After the war Éva studied law, diplomacy, economics and international business. She participated as a witness in the Szálasi trial in the autumn of 1945 based on the meetings and discussions with Wallenberg. Later she became a Board Member of the Wallenberg Association and her main task was to talk to young people. She married young, got a divorce after the war and remarried again. Her second husband was a childhood friend who had just returned from forced labor. They had a son who went on to pass stories of his mother and her work on to the next generation.
Jerry Rawicki was born in Plock, Poland where he was raised with two older sisters in a middle class home. He had religious training and completed one year of law school before World War II broke out. His father managed an agricultural machinery factory. In 1939, when the German army took over Plonsk, Jerry fled. For awhile he dug graves in a small town to save his family from starvation.
Jerry escaped with his oldest sister in 1942. After a perilous journey he joined his father in the Warsaw Ghetto. There he joined the ZOB, a Jewish Fighting Organization, as a courier. His job was smuggling goods and messages in and out. During the Jewish uprising in the Warsaw ghetto, he ran out of ammunition, and hid in an abandoned cellar. He was ill for weeks and was caught by German satellite troops, but escaped. His father, mother, and one sister were killed. Jerry left Warsaw in 1943, pretending to be a Gentile. He worked on a farm and became a member of Polish Peasant Battalions, a group of partisans fighting the German occupiers. He was liberated by the Soviet Army in 1944 in Lublin, Poland and remained for three years in Wroclaw (Breslau) Poland, then spent one year in Sweden.
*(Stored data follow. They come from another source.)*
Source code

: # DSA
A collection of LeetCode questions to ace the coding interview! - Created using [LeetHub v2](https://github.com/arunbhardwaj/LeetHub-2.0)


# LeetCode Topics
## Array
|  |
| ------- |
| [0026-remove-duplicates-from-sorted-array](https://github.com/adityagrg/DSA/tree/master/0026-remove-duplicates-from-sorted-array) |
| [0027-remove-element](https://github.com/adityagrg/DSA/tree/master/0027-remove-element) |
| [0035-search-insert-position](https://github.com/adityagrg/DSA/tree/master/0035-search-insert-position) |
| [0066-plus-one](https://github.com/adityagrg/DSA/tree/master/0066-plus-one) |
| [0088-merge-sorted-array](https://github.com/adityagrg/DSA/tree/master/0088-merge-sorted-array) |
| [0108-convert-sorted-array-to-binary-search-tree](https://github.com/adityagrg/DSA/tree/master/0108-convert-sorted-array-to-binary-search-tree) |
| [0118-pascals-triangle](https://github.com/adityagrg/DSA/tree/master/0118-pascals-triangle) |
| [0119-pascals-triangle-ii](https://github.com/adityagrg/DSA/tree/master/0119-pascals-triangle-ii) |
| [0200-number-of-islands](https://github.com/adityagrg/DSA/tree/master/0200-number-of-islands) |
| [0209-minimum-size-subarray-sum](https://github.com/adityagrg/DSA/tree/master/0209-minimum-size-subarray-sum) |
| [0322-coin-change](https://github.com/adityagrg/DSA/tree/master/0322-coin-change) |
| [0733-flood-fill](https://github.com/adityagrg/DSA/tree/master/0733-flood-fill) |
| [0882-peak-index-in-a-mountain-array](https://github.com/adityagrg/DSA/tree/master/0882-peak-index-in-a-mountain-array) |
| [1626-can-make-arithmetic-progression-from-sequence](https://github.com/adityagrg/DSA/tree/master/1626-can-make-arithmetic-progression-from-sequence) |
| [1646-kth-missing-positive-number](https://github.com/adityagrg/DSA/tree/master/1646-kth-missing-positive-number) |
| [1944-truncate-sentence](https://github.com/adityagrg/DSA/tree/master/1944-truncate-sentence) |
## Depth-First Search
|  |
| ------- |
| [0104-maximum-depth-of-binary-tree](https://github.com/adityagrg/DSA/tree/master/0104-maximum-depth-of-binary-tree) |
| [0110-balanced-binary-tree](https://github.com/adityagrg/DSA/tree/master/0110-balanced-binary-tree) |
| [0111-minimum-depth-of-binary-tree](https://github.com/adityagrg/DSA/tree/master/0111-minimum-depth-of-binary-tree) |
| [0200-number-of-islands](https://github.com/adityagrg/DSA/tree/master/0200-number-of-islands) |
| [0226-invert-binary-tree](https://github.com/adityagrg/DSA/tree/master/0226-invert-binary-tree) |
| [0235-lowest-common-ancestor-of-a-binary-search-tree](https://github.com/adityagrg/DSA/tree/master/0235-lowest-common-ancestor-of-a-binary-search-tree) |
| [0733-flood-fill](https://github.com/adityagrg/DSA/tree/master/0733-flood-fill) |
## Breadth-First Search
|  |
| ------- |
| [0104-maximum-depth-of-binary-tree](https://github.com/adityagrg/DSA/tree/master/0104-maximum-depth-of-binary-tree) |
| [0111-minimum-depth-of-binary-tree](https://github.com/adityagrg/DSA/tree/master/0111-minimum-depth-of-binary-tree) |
In 1949, he arrived in the United States. Jerry married and has two children and six grandchildren. As of January 2015 he was living in Florida.
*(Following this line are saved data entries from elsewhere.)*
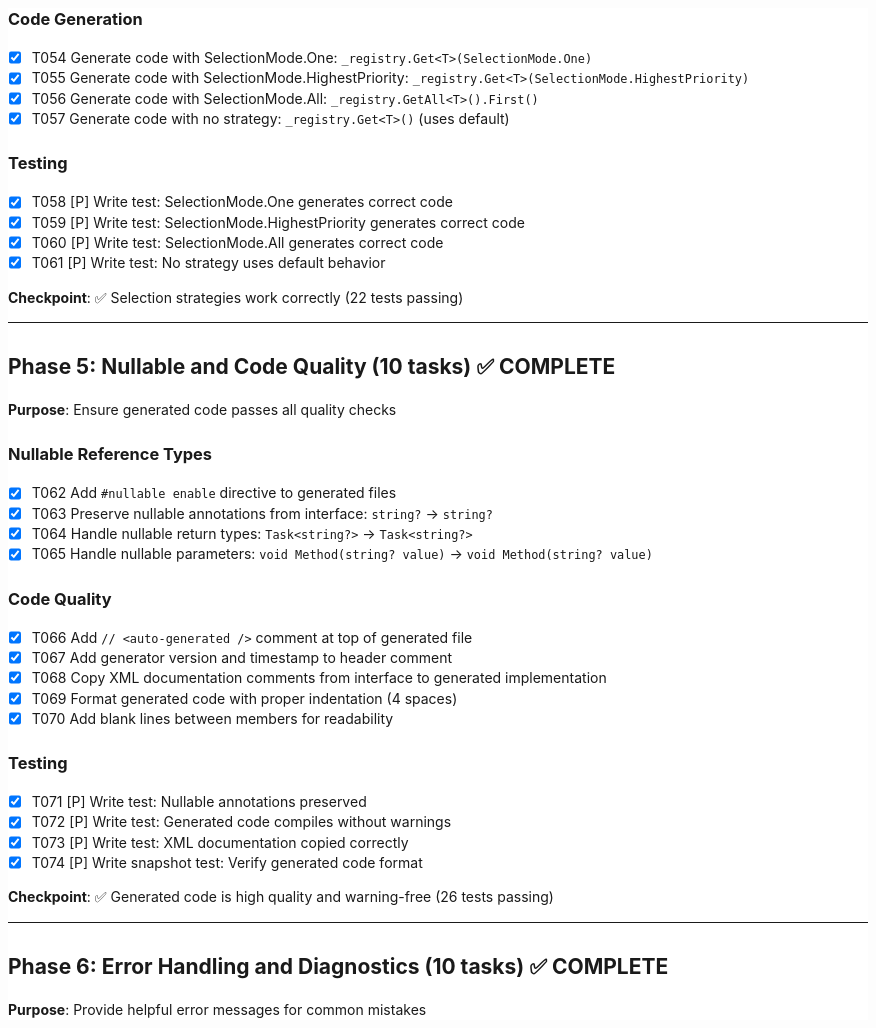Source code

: ### Code Generation

- [x] T054 Generate code with SelectionMode.One: `_registry.Get<T>(SelectionMode.One)`
- [x] T055 Generate code with SelectionMode.HighestPriority: `_registry.Get<T>(SelectionMode.HighestPriority)`
- [x] T056 Generate code with SelectionMode.All: `_registry.GetAll<T>().First()`
- [x] T057 Generate code with no strategy: `_registry.Get<T>()` (uses default)

### Testing

- [x] T058 [P] Write test: SelectionMode.One generates correct code
- [x] T059 [P] Write test: SelectionMode.HighestPriority generates correct code
- [x] T060 [P] Write test: SelectionMode.All generates correct code
- [x] T061 [P] Write test: No strategy uses default behavior

**Checkpoint**: ✅ Selection strategies work correctly (22 tests passing)

---

## Phase 5: Nullable and Code Quality (10 tasks) ✅ COMPLETE

**Purpose**: Ensure generated code passes all quality checks

### Nullable Reference Types

- [x] T062 Add `#nullable enable` directive to generated files
- [x] T063 Preserve nullable annotations from interface: `string?` → `string?`
- [x] T064 Handle nullable return types: `Task<string?>` → `Task<string?>`
- [x] T065 Handle nullable parameters: `void Method(string? value)` → `void Method(string? value)`

### Code Quality

- [x] T066 Add `// <auto-generated />` comment at top of generated file
- [x] T067 Add generator version and timestamp to header comment
- [x] T068 Copy XML documentation comments from interface to generated implementation
- [x] T069 Format generated code with proper indentation (4 spaces)
- [x] T070 Add blank lines between members for readability

### Testing

- [x] T071 [P] Write test: Nullable annotations preserved
- [x] T072 [P] Write test: Generated code compiles without warnings
- [x] T073 [P] Write test: XML documentation copied correctly
- [x] T074 [P] Write snapshot test: Verify generated code format

**Checkpoint**: ✅ Generated code is high quality and warning-free (26 tests passing)

---

## Phase 6: Error Handling and Diagnostics (10 tasks) ✅ COMPLETE

**Purpose**: Provide helpful error messages for common mistakes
Marietta Drucker was born in Vienna, Austria and was raised in a middle class traditional Jewish family. Her father owned a shoe store.
After Kristallnacht, she was sent on the Kindertransport to the United Kingdom. There she lived with a Jewish family in London for nine months. Her parents arrived in England prior to the war without any belongings. Her father was then interned in a camp in the United Kingdom, and was unable to work when released. Her mother worked as domestic help. Marietta was evacuated to the countryside because of bombings and lived in many foster homes. It wasn’t until after the war that she was reunited with her parents. Her mother died in 1946 and her father in 1960.
She came to New York City in 1951 and lived with her aunt and obtained work as an executive secretary. In 1952 Marietta married another Survivor. She has two daughters and five grandsons.
Mary Wygodski was born in Vilna, Poland and was raised as the eldest of three sisters and one brother in a traditional middle class Jewish family. Her father was in the leather business.
After the Nazi occupation, her family was sent to the Vilna Ghetto. In 1943, she was separated from her mother and two sisters at a boxcar and never saw them again. Mary was transported to the Kaiserwald Labor Camp in Riga, Latvia and then to the Stutthof Camp in Germany. From there she was transferred to Magdeburg Labor Camp where she made artillery shells in the Polte factory. After the war, she learned that her father and brother had been executed in a concentration camp in Klooga, Estonia.
Mary has two children and two grandchildren.